By Ida R. Fargo
I never thought I should come to like cats. But I have. Perhaps it is because, as my Aunt Amanda used to say, we change every seven years, sort of start over again, as it were; and find we have new thoughts, different ideas, unexpected tastes, strange attractions, and shifting doubts. Or, it may be, we merely come to a new milestone from which, looking back, we are able to regard our own personality from a hitherto unknown angle. We discover ourselves anew, and delight in the experiment.
Or, it may all be, as my husband stolidly affirms, just the logical result of meeting Sir Christopher Columbus, a carnivorous quadruped of the family Felidæ, much domesticated, in this case, white with markings as black and shiny as a crow's wing, so named because he voyaged about our village, not in search of a new world, but in search of a new home. He came to us. It is flattering to be chosen. He stayed. But who could resist Sir Christopher?
My husband and my Aunt Amanda may both be right. I strongly suspect they are. I also strongly suspect that Sir Christopher himself has much to do with my change of mental attitude: He is well-mannered, good to look upon, quite adorable, independent and patient. (Indeed, if people were half as patient as my cat this would be a different world to live in.) More: He has taught me many things, he talks without making too much noise; in fact, I have read whole sermons in his soft purrings. And I verily believe that many people might learn much from the family cat, except for the fact that we humans are such poor translators. We know only our own language. More's the pity.

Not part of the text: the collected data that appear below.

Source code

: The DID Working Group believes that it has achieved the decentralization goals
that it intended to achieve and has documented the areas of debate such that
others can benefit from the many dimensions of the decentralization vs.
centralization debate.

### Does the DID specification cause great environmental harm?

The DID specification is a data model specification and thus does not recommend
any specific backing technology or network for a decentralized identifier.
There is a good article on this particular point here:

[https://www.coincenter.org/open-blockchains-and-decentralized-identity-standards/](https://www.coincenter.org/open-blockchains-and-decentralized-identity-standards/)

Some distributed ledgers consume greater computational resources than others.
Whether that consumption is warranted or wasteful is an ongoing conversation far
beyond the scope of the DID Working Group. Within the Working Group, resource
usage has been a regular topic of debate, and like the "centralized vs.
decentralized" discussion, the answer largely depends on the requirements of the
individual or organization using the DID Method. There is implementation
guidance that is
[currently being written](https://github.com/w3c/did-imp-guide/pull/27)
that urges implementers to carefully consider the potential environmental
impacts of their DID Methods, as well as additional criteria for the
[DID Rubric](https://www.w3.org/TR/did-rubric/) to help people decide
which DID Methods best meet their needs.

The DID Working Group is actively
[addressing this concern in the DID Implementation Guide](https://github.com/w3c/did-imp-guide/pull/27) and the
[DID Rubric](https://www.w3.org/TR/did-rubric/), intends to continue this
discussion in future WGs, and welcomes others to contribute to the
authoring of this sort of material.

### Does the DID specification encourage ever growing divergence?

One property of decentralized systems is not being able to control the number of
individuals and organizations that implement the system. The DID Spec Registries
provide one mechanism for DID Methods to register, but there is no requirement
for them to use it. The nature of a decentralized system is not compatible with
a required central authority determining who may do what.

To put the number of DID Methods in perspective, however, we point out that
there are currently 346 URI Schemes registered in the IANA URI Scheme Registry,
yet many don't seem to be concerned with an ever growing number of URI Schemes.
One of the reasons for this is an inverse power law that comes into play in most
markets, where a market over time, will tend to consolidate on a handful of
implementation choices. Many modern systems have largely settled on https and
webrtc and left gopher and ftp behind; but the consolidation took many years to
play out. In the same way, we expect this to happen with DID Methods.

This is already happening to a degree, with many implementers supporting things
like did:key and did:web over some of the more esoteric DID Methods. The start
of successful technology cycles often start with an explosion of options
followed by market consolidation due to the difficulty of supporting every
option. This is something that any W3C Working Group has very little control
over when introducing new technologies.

Had I known Sir Christopher as a kitten, doubtless he might have added still more to my education. But I did not. He was quite full grown when I first laid my eyes upon him. He was sitting in the sun, on top of a rail fence, blinking at me consideringly. The fence skirted a little trail that led from my back yard down to Calapooia Creek. It seemed trying to push back a fringe of scrubby underbrush which ran down a hillside; a fringe which was, in truth, but a feeler from the great forest of Douglas fir which one saw marching, file upon file, row upon row, back and back to the snows of the high Cascades.
And the white of Sir Christopher's vest and snowy gauntlets was just as gleamingly clean as the icy frosting over the hills. Sir Christopher, even a cat, believed firmly in sartorial pulchritude. I admired him for that, even from the first glance; and, afterward, I put me up three new mirrors: I did not mean to be outdone by my cat, I intended to look tidy every minute, and there is nothing like mirrors to tell the truth. Credit for the initial impulse, however, belongs to Christopher C.
But that first morning, I merely glanced at him, sitting so comfortably on the top rail of the fence, blinking in the sun.
"Somebody's cat," said I, and went on down to the creek to see if Curlylocks had tumbled in.
Coming back, the cat was still there. Doubtless he had taken a nap between times. But he might have been carved of stone, so still he lay, till my youngest, tugging at my hand, coaxed:
"Kitty—kitty—kitty. Muvver, see my 'ittle kitty?"